(Selected extract):
I’m actually not talking about the recent election, in which Brazil’s voters chose someone who appears to be an actual fascist. I’m as horrified as anyone else. However, I have no knowledge whatsoever of Brazilian politics. On the other hand, the backdrop to that election was Brazil’s extraordinary economic crisis of 2015-16: A nation that had been on an upward trajectory, that seemed to have shaken off the legacy of instability, suffered a terrible recession and is experiencing a very slow recovery. And macroeconomics is a subject I’m supposed to know something about.

So what happened? There has been surprisingly little international discussion of the Brazilian experience, even though it was very severe and Brazil is a pretty big economy (G.D.P. at purchasing power parity about 10 times as large as Greece.) Maybe we’re all too distracted by the political crisis in the West — Trump, Brexit, etc. Anyway, I’ve been trying to put together a story of the Brazilian crisis, well aware that I may well be missing important aspects.

(Material):
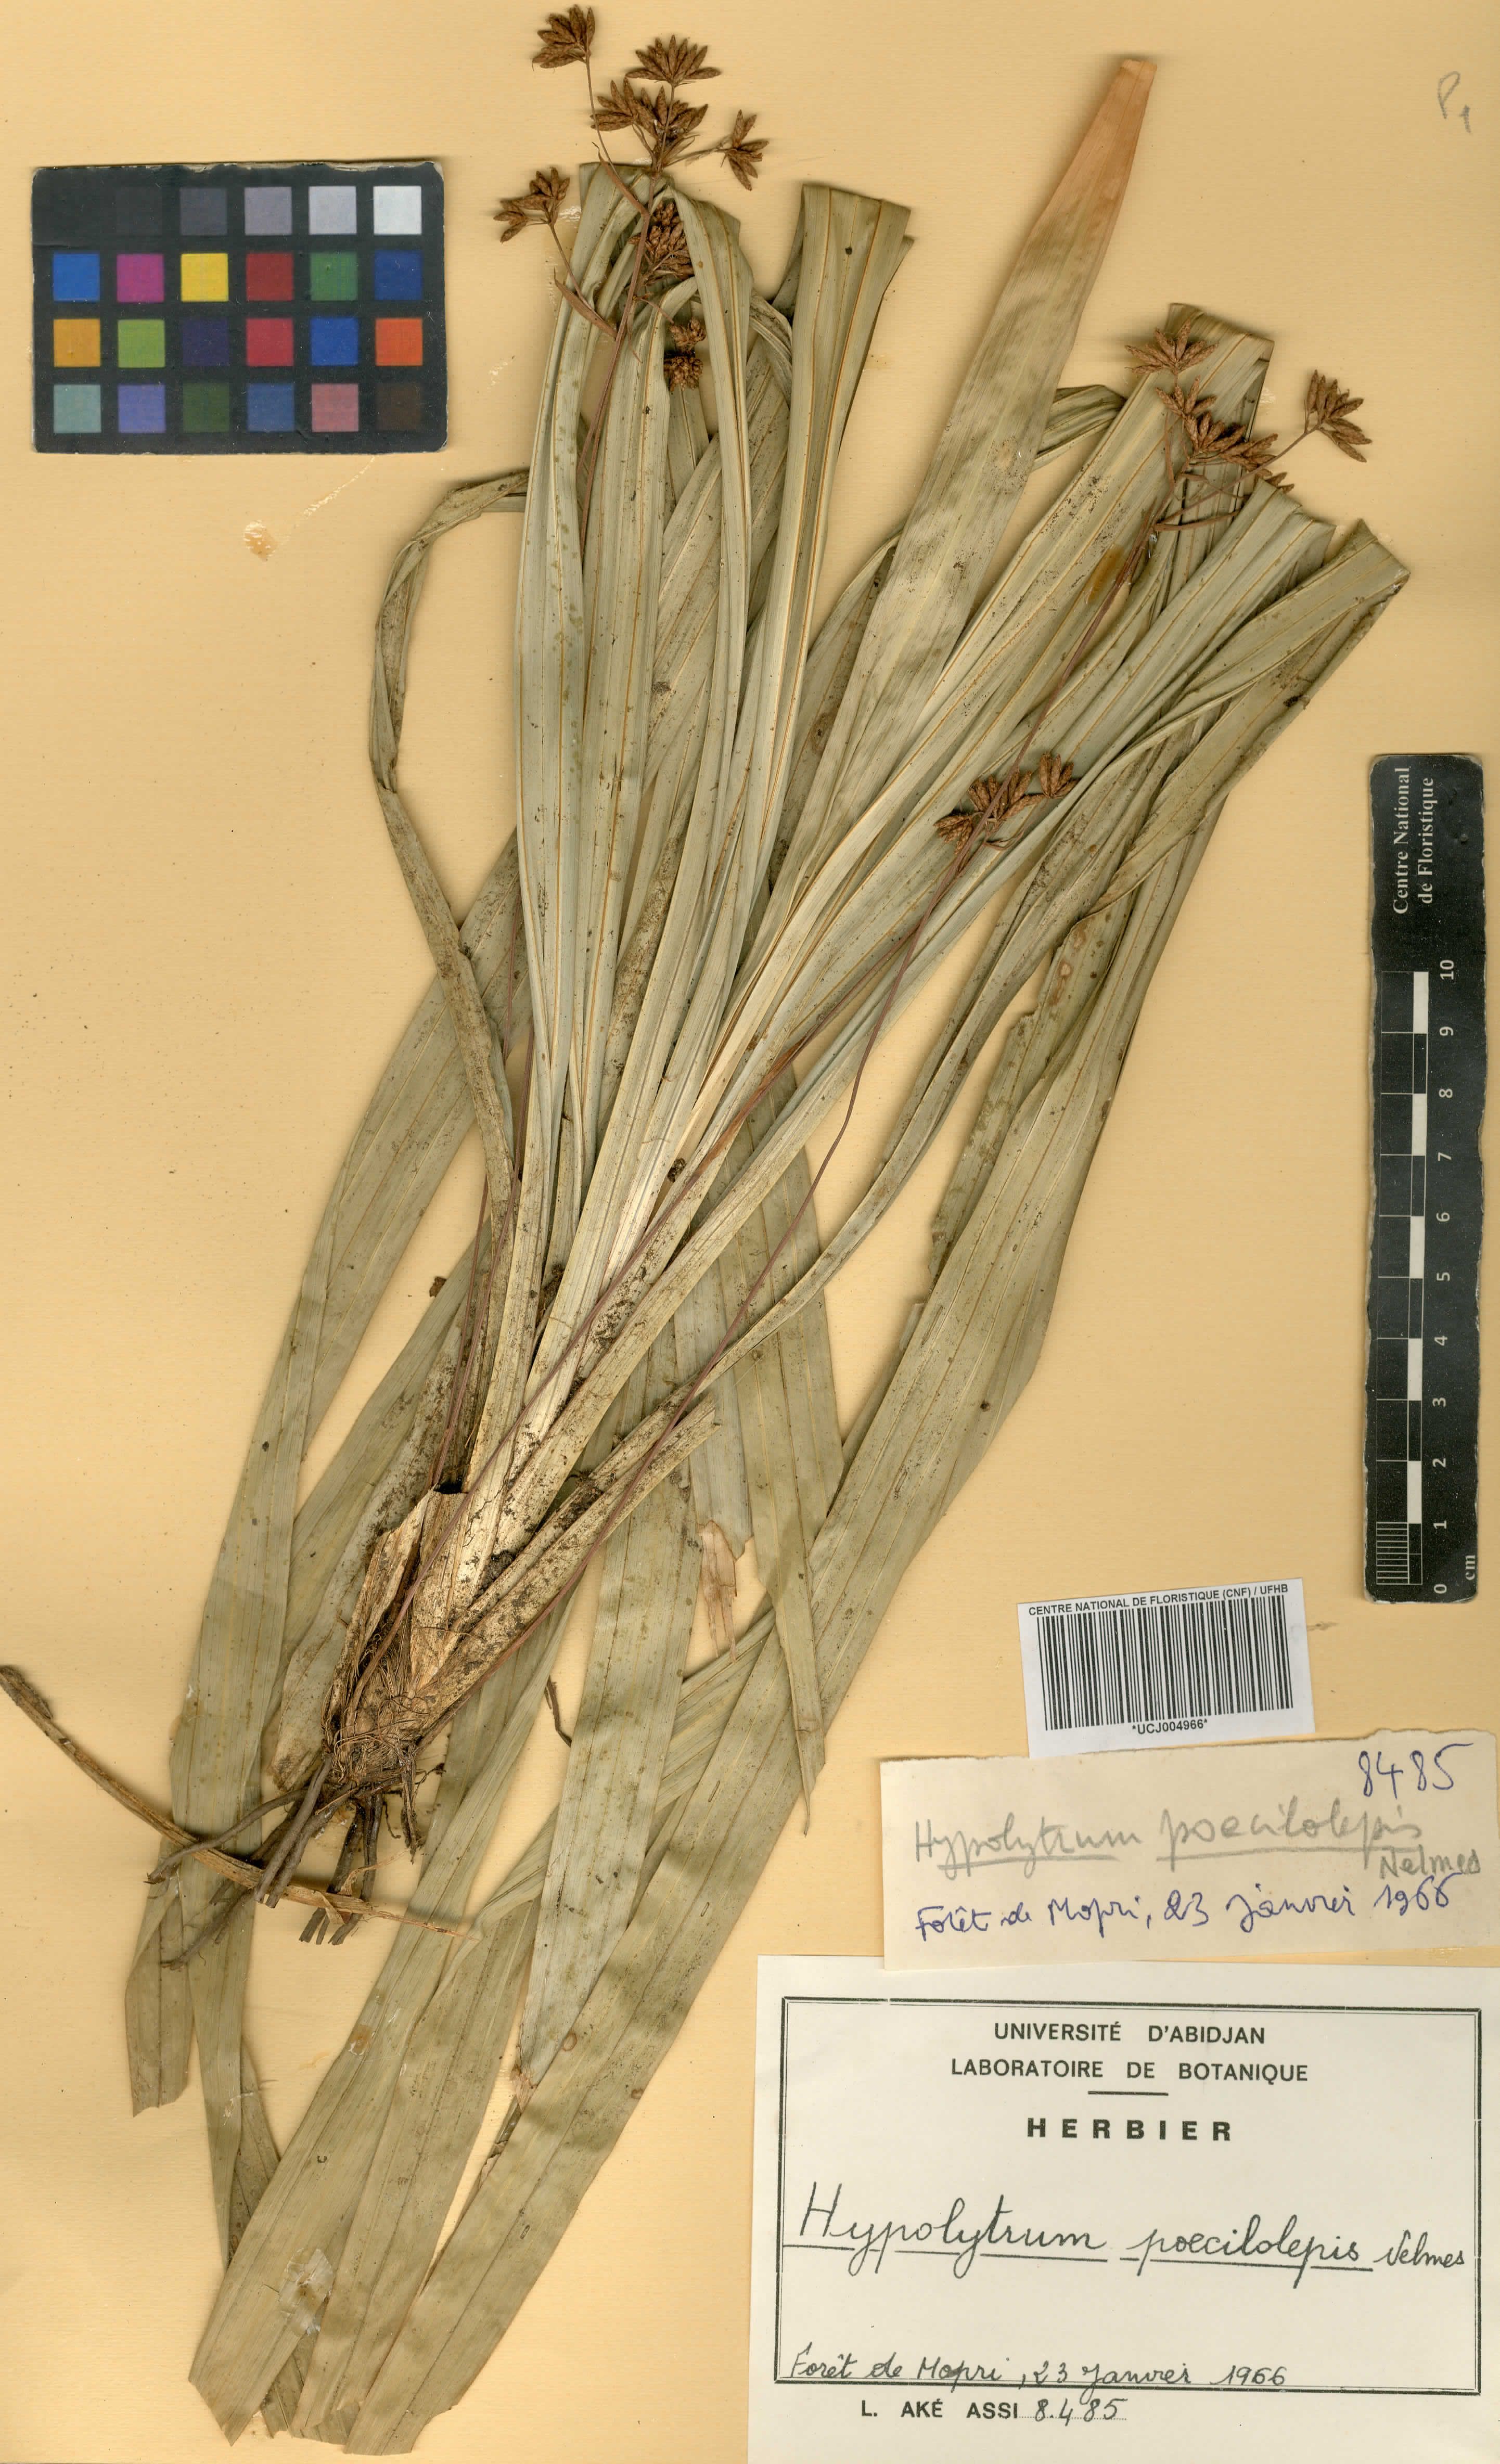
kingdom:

(What is expected):
Reproduce the passage on Brazil's economic crisis in full, word for word. None of the material matters here.

(Exercise result):
I’m actually not talking about the recent election, in which Brazil’s voters chose someone who appears to be an actual fascist. I’m as horrified as anyone else. However, I have no knowledge whatsoever of Brazilian politics. On the other hand, the backdrop to that election was Brazil’s extraordinary economic crisis of 2015-16: A nation that had been on an upward trajectory, that seemed to have shaken off the legacy of instability, suffered a terrible recession and is experiencing a very slow recovery. And macroeconomics is a subject I’m supposed to know something about.

So what happened? There has been surprisingly little international discussion of the Brazilian experience, even though it was very severe and Brazil is a pretty big economy (G.D.P. at purchasing power parity about 10 times as large as Greece.) Maybe we’re all too distracted by the political crisis in the West — Trump, Brexit, etc. Anyway, I’ve been trying to put together a story of the Brazilian crisis, well aware that I may well be missing important aspects.